The disadvantage is it does ruin somewhat the timeliness of the Stern show. For instance, this week I am certain Mr. Stern will be discussing the reemergence of the croc-faced cowboy, the nutsy honky himself, Don Imus. Howard was doing some major hating on the I-Man last week, especially regarding the stunning predictability of the move confirmed by his broadcast today: Imus has recruited a team of two African-Americans to join him in the studio. It is precisely the wrong move, condescending, patronizing, transparent, and still unbelievably missing the damned point. It is the radio personnel equivalent of “I have a lot of black friends,” but it will probably somehow save Imus’ skin, which I’m not so sure it’s clear why he’s so on fire about doing anyway.

Interestingly and somewhat ashamedly enough, it is Imus’ brand of radio that first got me listening to the radio to some extent. Imus apparently was at one point a jock at WGAR in Cleveland, home also of the fella Stern dubbed the “one-eyed cyclops,” John Lannigan. I notice this kernel of buckeye radio humor in Imus’ schtick, the Big Chuck and Little John element of it. My theory is that he took this obvious, blunt, and “wacky” sensibility with him to NYC, where he decided he had to put a mean bastard hat on it to make it funny. The result is not funny. Not at all.

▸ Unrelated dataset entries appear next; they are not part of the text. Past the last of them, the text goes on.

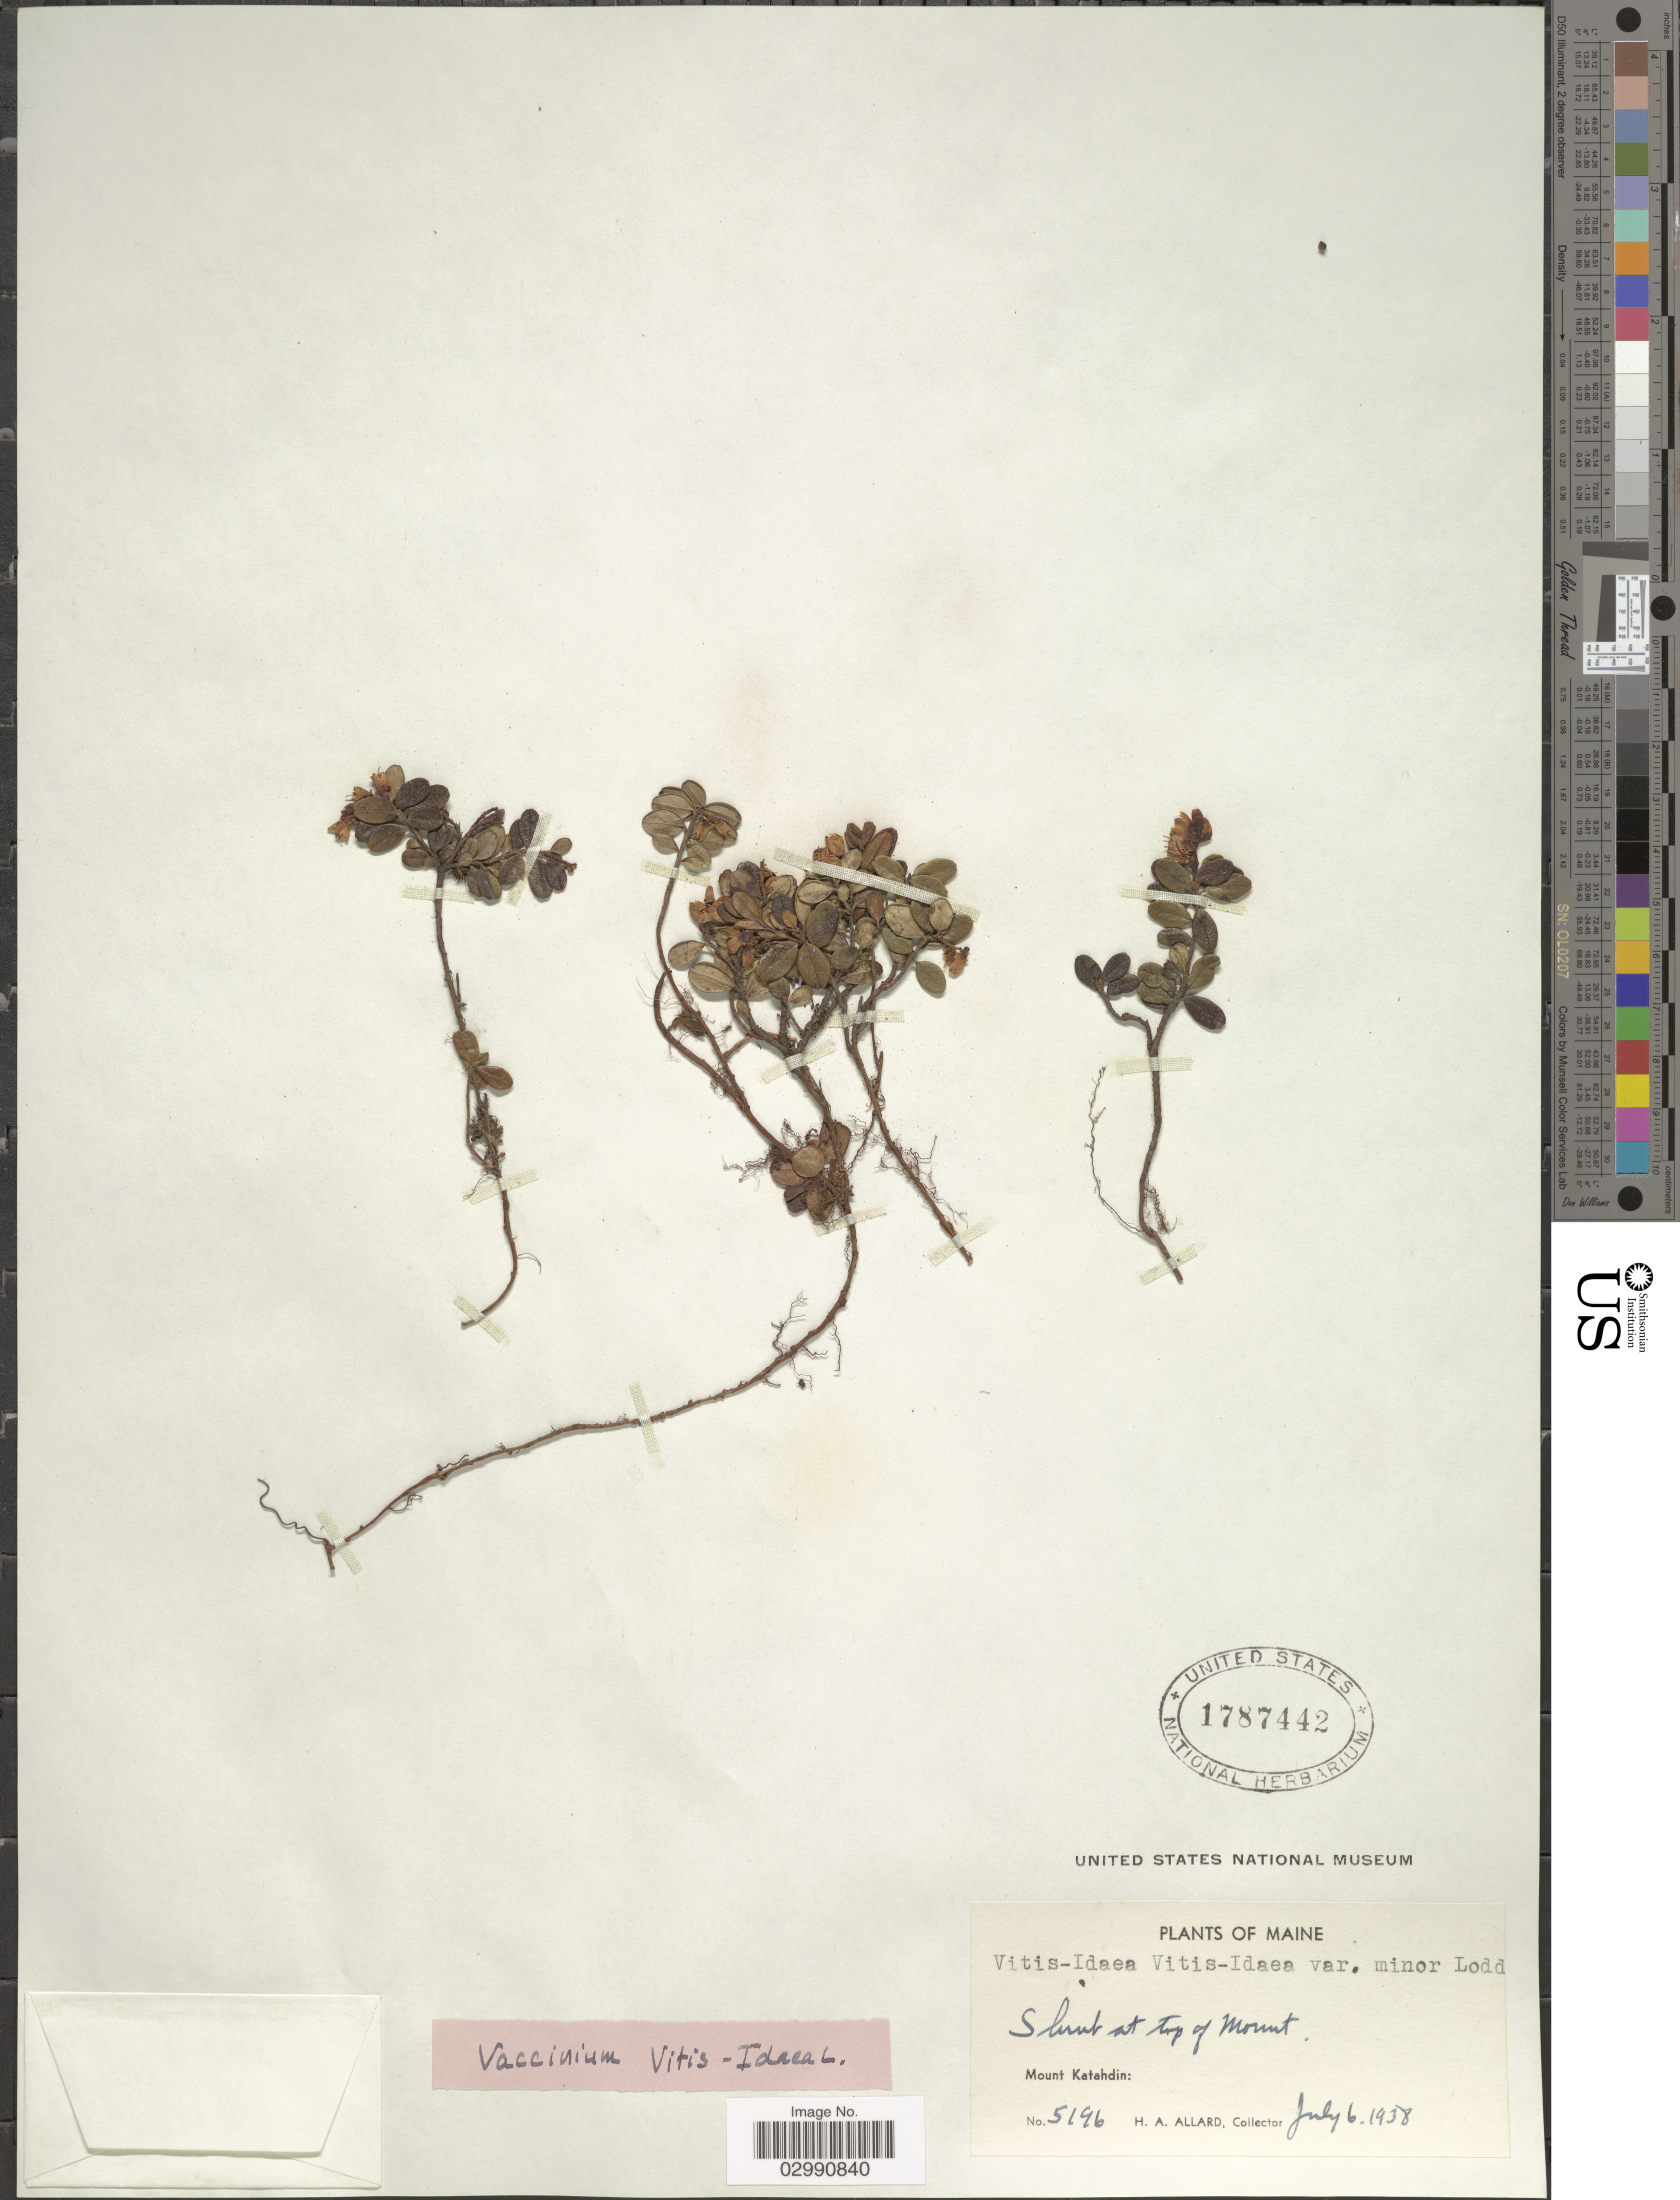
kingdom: Plantae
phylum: Tracheophyta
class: Magnoliopsida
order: Ericales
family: Ericaceae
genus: Vaccinium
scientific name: Vaccinium vitis-idaea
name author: L.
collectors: H. A. Allard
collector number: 5196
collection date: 1938-07-06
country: United States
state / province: Maine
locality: Shrub at top of mount. Mount Katahdin.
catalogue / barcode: US 1787442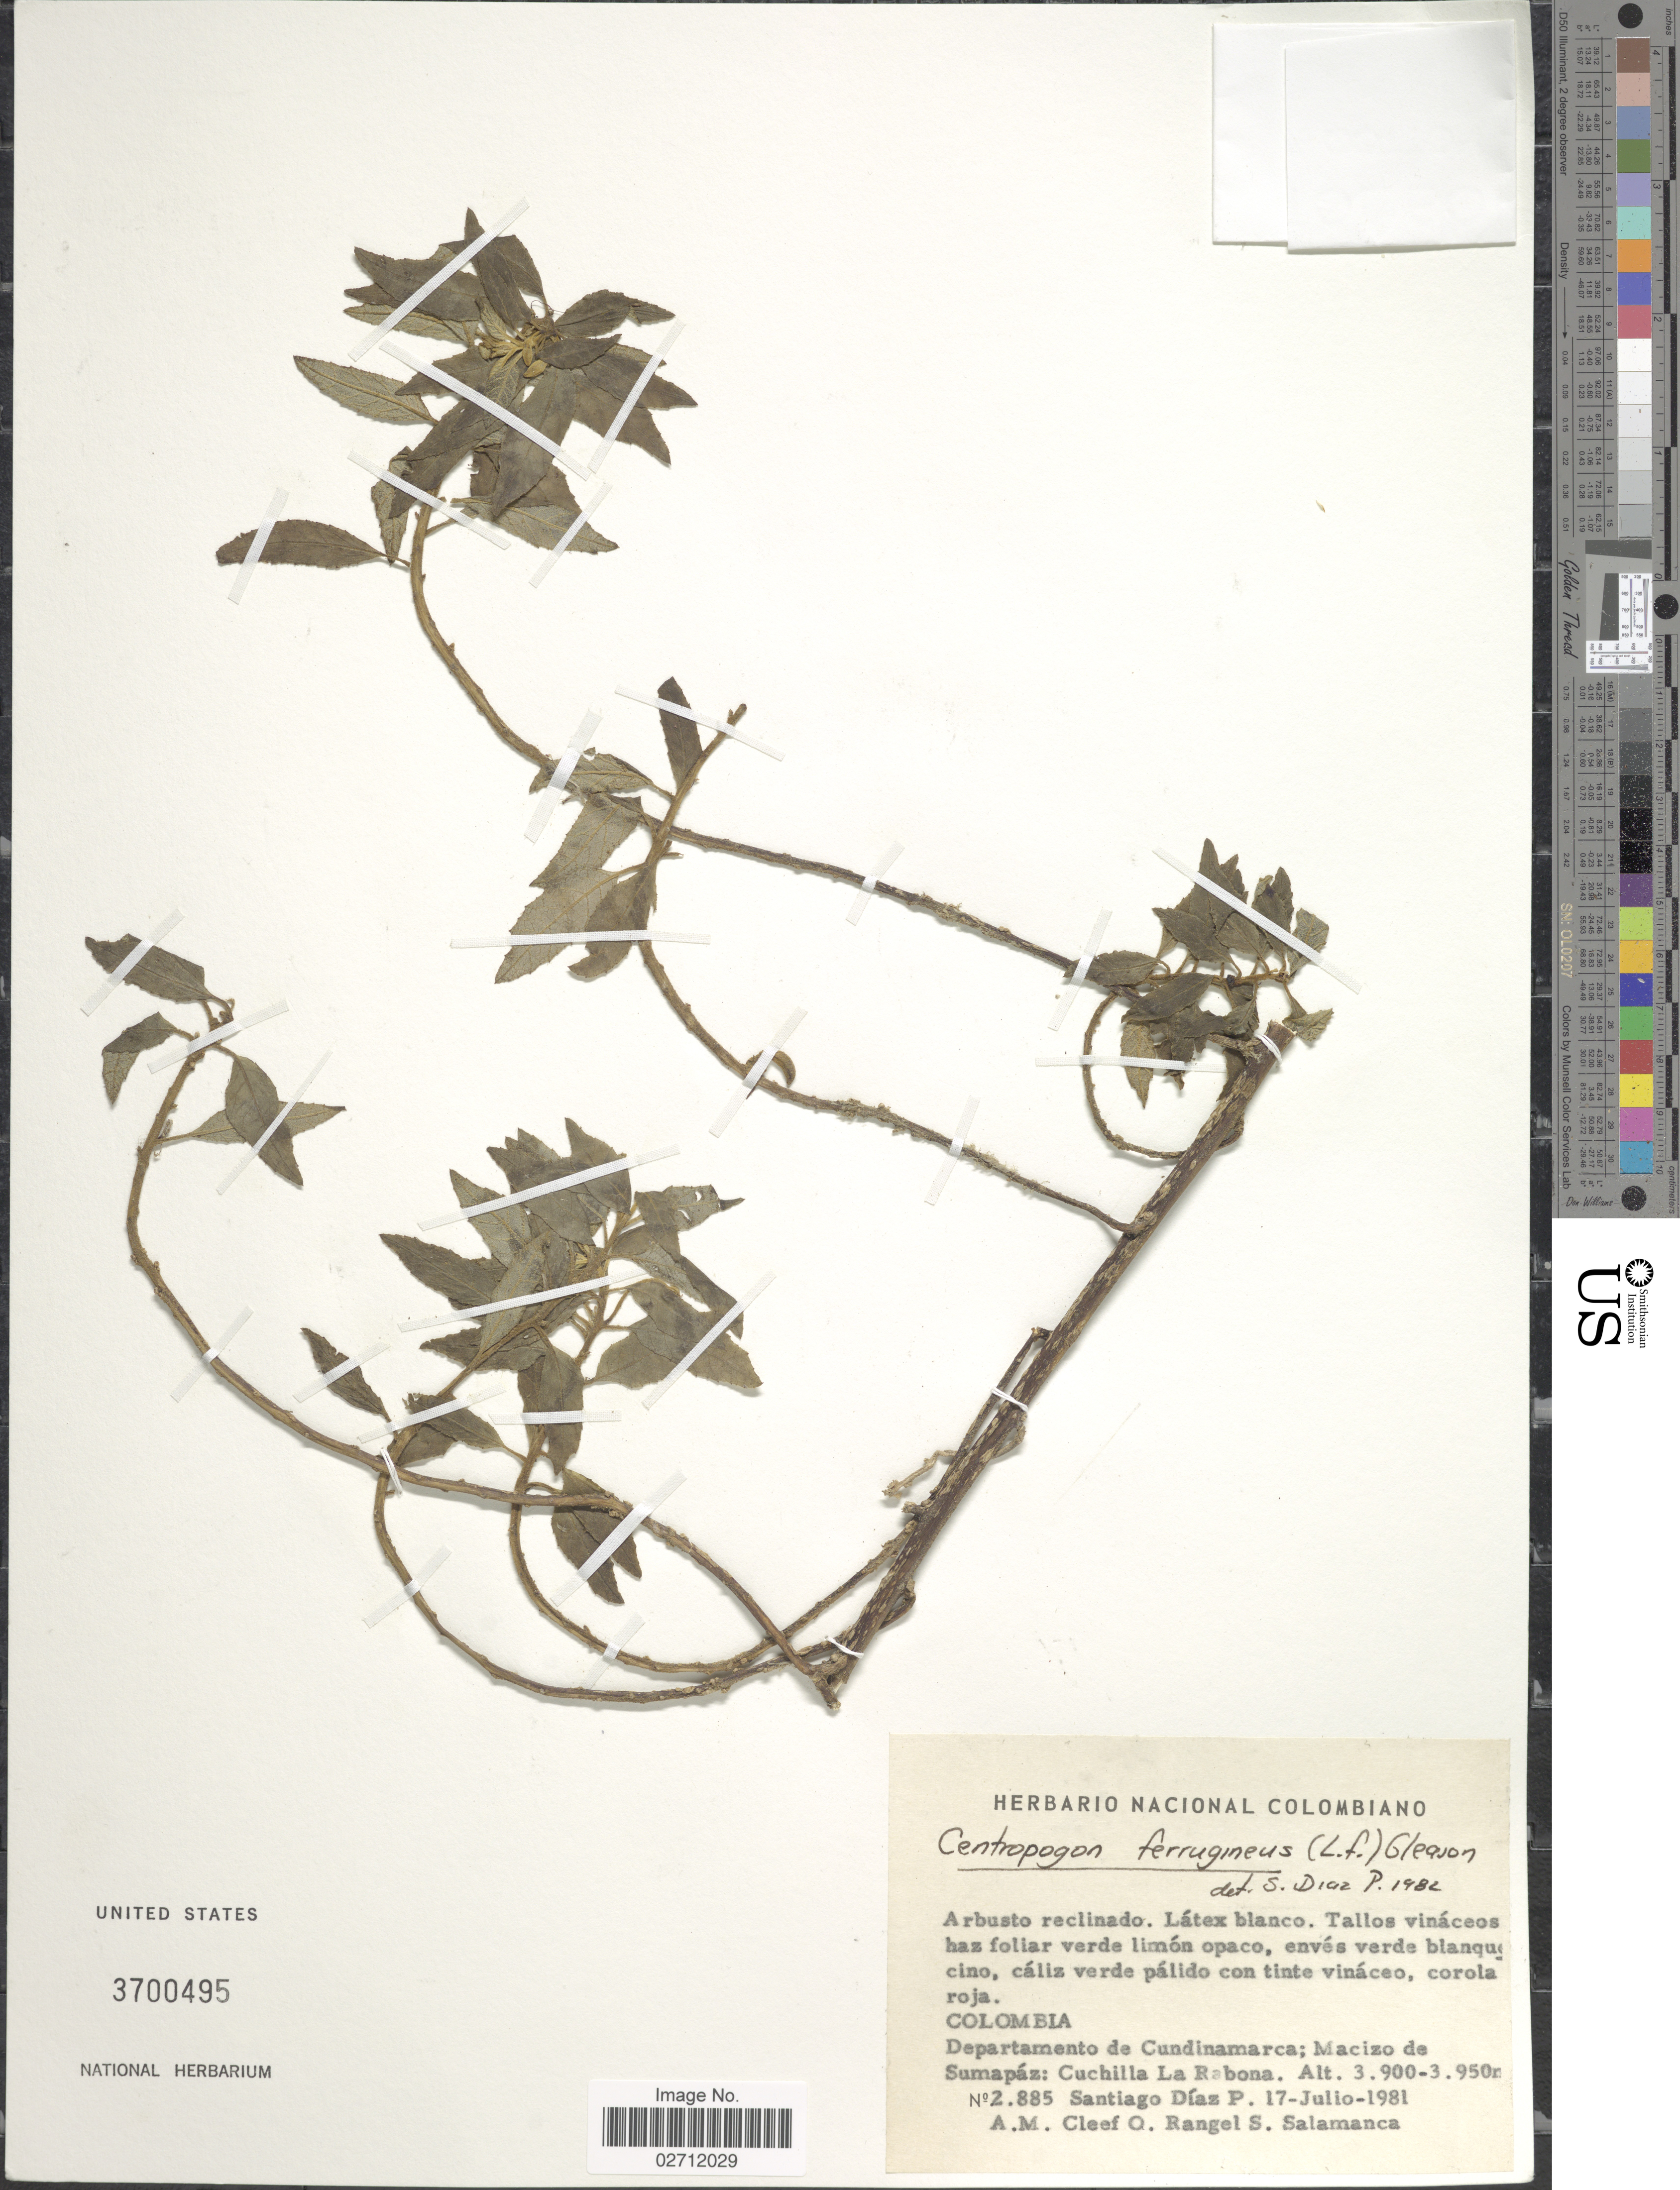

Let me be clear. Don Imus is not funny. Don Imus never has been funny. And the real reason he ran into his trouble this year isn’t because he was mean, or racist, or mysogynist, though he was certainly all of those. He wasn’t funny, and that’s why he was chased off the radio there for a minute, and it’s why he’s patronizing the hell out of his listeners by casting black sidekicks while keeping the inflammatory McGuirk. You shouldn’t be listening to Don Imus. You should be listening to Howard A. Stern, the best and only and actually funny. Riiiiiight?